In deze uitspraak van de Rechtbank Den Haag, gedaan op 17 juli 2024, wordt het beroep van eiser tegen de afwijzing van zijn asielaanvraag beoordeeld. Eiser had op 31 juli 2022 een aanvraag ingediend voor een verblijfsvergunning asiel, maar de minister van Asiel en Migratie verklaarde deze aanvraag op 23 mei 2024 niet-ontvankelijk. De rechtbank heeft het beroep op 28 juni 2024 behandeld, waarbij zowel eiser als zijn gemachtigde en de gemachtigde van de minister aanwezig waren.
De rechtbank concludeert dat de minister terecht heeft geoordeeld dat eiser een zodanige band heeft met Duitsland, waar hij sinds 7 september 2022 internationale bescherming geniet, dat het redelijk is om hem terug te sturen. Eiser betoogde dat hij een sterkere band met Nederland heeft, maar de rechtbank oordeelt dat de beschermingsstatus in Duitsland zwaarder weegt. Eiser heeft weliswaar een sociaal netwerk en familie in Nederland, maar deze omstandigheden doen geen afbreuk aan de status die hij in Duitsland heeft.
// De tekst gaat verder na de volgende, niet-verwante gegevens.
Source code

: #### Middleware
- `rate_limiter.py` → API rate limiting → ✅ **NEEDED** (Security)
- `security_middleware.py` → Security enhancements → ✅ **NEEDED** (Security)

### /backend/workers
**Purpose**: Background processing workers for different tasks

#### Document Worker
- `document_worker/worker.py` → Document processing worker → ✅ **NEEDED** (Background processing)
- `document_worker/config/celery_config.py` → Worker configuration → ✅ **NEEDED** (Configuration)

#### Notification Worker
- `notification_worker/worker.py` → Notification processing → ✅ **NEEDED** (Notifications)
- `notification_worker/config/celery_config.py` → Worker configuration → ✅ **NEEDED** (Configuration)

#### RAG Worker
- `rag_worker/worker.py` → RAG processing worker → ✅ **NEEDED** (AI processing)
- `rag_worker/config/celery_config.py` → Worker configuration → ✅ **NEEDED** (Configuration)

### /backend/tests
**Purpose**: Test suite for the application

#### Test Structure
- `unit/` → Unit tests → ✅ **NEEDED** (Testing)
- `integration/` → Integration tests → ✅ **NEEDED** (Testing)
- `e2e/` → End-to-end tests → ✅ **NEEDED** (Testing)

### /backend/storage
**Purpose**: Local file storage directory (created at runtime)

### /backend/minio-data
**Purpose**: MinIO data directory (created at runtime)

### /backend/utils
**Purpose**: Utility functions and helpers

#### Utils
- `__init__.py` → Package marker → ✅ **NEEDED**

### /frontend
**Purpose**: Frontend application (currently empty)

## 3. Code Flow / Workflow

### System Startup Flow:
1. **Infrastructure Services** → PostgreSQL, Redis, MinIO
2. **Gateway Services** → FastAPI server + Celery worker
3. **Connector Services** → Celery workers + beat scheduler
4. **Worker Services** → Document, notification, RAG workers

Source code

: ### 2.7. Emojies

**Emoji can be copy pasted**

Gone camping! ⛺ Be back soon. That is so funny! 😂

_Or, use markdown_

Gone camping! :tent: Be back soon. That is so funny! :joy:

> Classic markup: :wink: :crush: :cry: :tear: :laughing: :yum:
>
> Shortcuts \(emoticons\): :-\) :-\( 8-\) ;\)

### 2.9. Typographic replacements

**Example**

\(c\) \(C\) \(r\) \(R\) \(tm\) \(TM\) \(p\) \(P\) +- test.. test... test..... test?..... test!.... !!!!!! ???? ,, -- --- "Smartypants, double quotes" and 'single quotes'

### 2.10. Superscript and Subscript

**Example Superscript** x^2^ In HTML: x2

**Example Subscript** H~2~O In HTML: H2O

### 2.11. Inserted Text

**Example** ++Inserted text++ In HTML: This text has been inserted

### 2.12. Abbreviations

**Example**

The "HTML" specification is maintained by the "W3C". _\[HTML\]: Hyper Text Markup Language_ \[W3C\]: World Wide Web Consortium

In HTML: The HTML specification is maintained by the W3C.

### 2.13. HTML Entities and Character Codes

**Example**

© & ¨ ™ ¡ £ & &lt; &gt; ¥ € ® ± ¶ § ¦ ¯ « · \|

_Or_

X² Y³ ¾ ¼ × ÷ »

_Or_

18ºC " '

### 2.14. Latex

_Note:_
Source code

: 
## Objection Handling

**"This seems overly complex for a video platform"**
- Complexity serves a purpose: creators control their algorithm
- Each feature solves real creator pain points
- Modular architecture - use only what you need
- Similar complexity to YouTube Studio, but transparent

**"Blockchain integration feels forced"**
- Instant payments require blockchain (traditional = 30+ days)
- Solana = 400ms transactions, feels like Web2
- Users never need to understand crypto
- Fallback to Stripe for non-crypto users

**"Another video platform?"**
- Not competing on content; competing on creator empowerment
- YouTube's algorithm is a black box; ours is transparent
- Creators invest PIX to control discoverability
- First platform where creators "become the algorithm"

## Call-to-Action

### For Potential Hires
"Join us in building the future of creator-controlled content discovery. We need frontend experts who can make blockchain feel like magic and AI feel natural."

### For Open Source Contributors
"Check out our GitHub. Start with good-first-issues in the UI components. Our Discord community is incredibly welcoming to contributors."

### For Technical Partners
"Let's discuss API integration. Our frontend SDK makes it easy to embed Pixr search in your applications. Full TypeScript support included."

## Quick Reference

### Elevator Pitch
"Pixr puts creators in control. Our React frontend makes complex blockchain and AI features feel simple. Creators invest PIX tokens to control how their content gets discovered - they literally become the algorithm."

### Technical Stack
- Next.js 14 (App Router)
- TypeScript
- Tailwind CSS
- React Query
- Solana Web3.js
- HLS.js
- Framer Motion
De rechtbank behandelt ook de argumenten van eiser over de lange duur van de procedure en zijn psychische klachten. Hoewel eiser stelt dat deze factoren zijn terugkeer naar Duitsland bemoeilijken, oordeelt de rechtbank dat de minister er vanuit mag gaan dat eiser in Duitsland toegang heeft tot de benodigde medische zorg. De rechtbank wijst erop dat het aan eiser is om aan te tonen dat Duitsland zijn internationale verplichtingen niet nakomt, wat hij niet heeft gedaan. Uiteindelijk verklaart de rechtbank het beroep ongegrond, waardoor de niet-ontvankelijkverklaring van de asielaanvraag standhoudt en eiser geen proceskostenvergoeding ontvangt.